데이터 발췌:
· · · · ·

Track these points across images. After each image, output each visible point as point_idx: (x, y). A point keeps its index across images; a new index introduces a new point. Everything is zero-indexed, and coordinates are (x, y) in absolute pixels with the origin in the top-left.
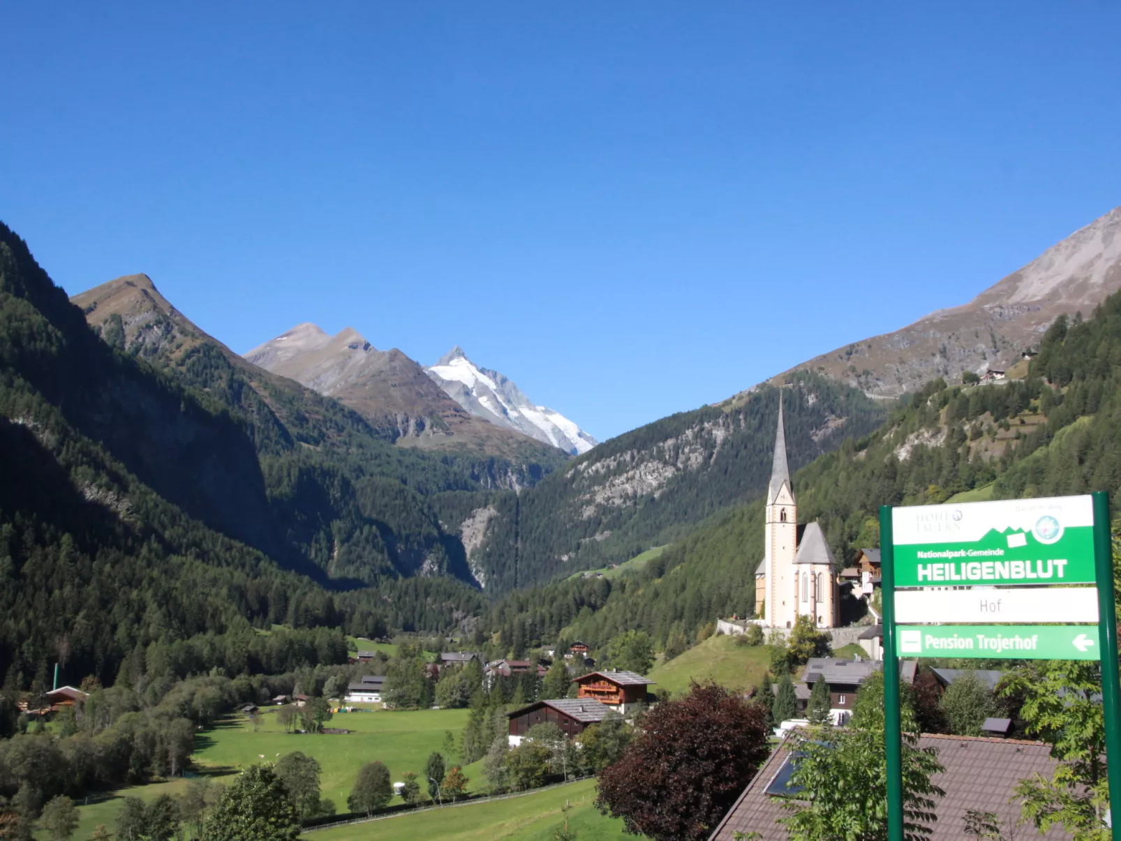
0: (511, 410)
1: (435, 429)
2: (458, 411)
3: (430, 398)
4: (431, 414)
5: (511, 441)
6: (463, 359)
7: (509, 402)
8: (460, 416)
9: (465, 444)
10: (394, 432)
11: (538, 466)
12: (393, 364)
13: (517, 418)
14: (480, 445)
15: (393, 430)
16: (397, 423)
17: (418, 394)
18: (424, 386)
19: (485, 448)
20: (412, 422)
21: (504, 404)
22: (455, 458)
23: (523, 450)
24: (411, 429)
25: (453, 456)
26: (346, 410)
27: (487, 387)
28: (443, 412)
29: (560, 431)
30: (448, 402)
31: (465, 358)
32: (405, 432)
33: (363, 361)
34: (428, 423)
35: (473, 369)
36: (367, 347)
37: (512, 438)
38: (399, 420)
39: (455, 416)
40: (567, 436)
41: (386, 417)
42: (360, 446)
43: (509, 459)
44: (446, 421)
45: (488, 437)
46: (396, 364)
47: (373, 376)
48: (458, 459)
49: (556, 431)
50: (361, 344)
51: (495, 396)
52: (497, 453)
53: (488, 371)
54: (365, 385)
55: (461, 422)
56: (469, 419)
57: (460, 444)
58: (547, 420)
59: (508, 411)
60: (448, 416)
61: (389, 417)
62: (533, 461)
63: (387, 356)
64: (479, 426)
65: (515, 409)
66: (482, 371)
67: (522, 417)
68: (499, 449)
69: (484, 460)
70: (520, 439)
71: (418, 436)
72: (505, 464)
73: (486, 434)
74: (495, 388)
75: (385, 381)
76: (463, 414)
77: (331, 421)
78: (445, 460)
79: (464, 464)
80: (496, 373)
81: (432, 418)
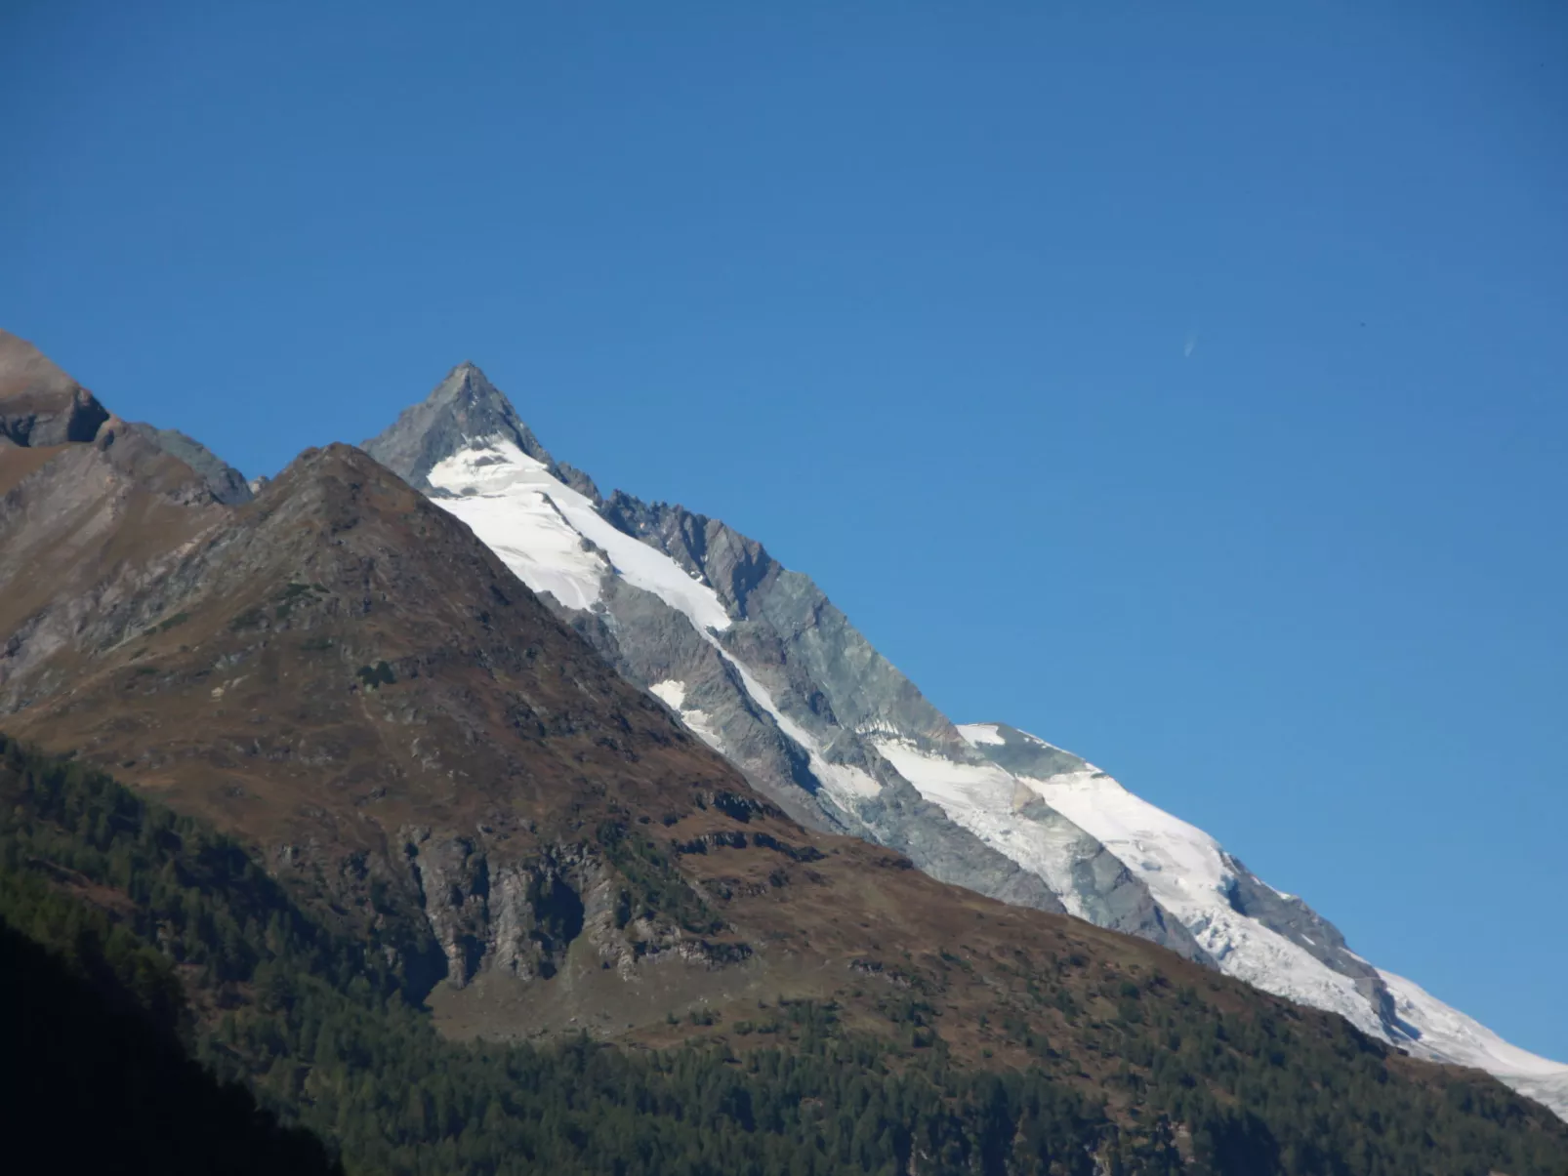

· · · · ·

● **해야 할 일**
모든 항목의 줄을 한 글자도 바꾸지 말고 그대로 뽑아 옮겨 주세요. 그림 자리를 나타내는 줄은 빼 주세요.

● **작업 결과**
Track these points across images. After each image, output each visible point as point_idx: (x, y). A point keeps its index across images; a new index introduces a new point. Everything is zero-indexed, and coordinates are (x, y) in absolute pixels with the origin in the top-left.
0: (511, 410)
1: (435, 429)
2: (458, 411)
3: (430, 398)
4: (431, 414)
5: (511, 441)
6: (463, 359)
7: (509, 402)
8: (460, 416)
9: (465, 444)
10: (394, 432)
11: (538, 466)
12: (393, 364)
13: (517, 418)
14: (480, 445)
15: (393, 430)
16: (397, 423)
17: (418, 394)
18: (424, 386)
19: (485, 448)
20: (412, 422)
21: (504, 404)
22: (455, 458)
23: (523, 450)
24: (411, 429)
25: (453, 456)
26: (346, 410)
27: (487, 387)
28: (443, 412)
29: (560, 431)
30: (448, 402)
31: (465, 358)
32: (405, 432)
33: (363, 361)
34: (428, 423)
35: (473, 369)
36: (367, 347)
37: (512, 438)
38: (399, 420)
39: (455, 416)
40: (567, 436)
41: (386, 417)
42: (360, 446)
43: (509, 459)
44: (446, 421)
45: (488, 437)
46: (396, 364)
47: (373, 376)
48: (458, 459)
49: (556, 431)
50: (361, 344)
51: (495, 396)
52: (497, 453)
53: (488, 371)
54: (365, 385)
55: (461, 422)
56: (469, 419)
57: (460, 444)
58: (547, 420)
59: (508, 411)
60: (448, 416)
61: (389, 417)
62: (533, 461)
63: (387, 356)
64: (479, 426)
65: (515, 409)
66: (482, 371)
67: (522, 417)
68: (499, 449)
69: (484, 460)
70: (520, 439)
71: (418, 436)
72: (505, 464)
73: (486, 434)
74: (495, 388)
75: (385, 381)
76: (463, 414)
77: (331, 421)
78: (445, 460)
79: (464, 464)
80: (496, 373)
81: (432, 418)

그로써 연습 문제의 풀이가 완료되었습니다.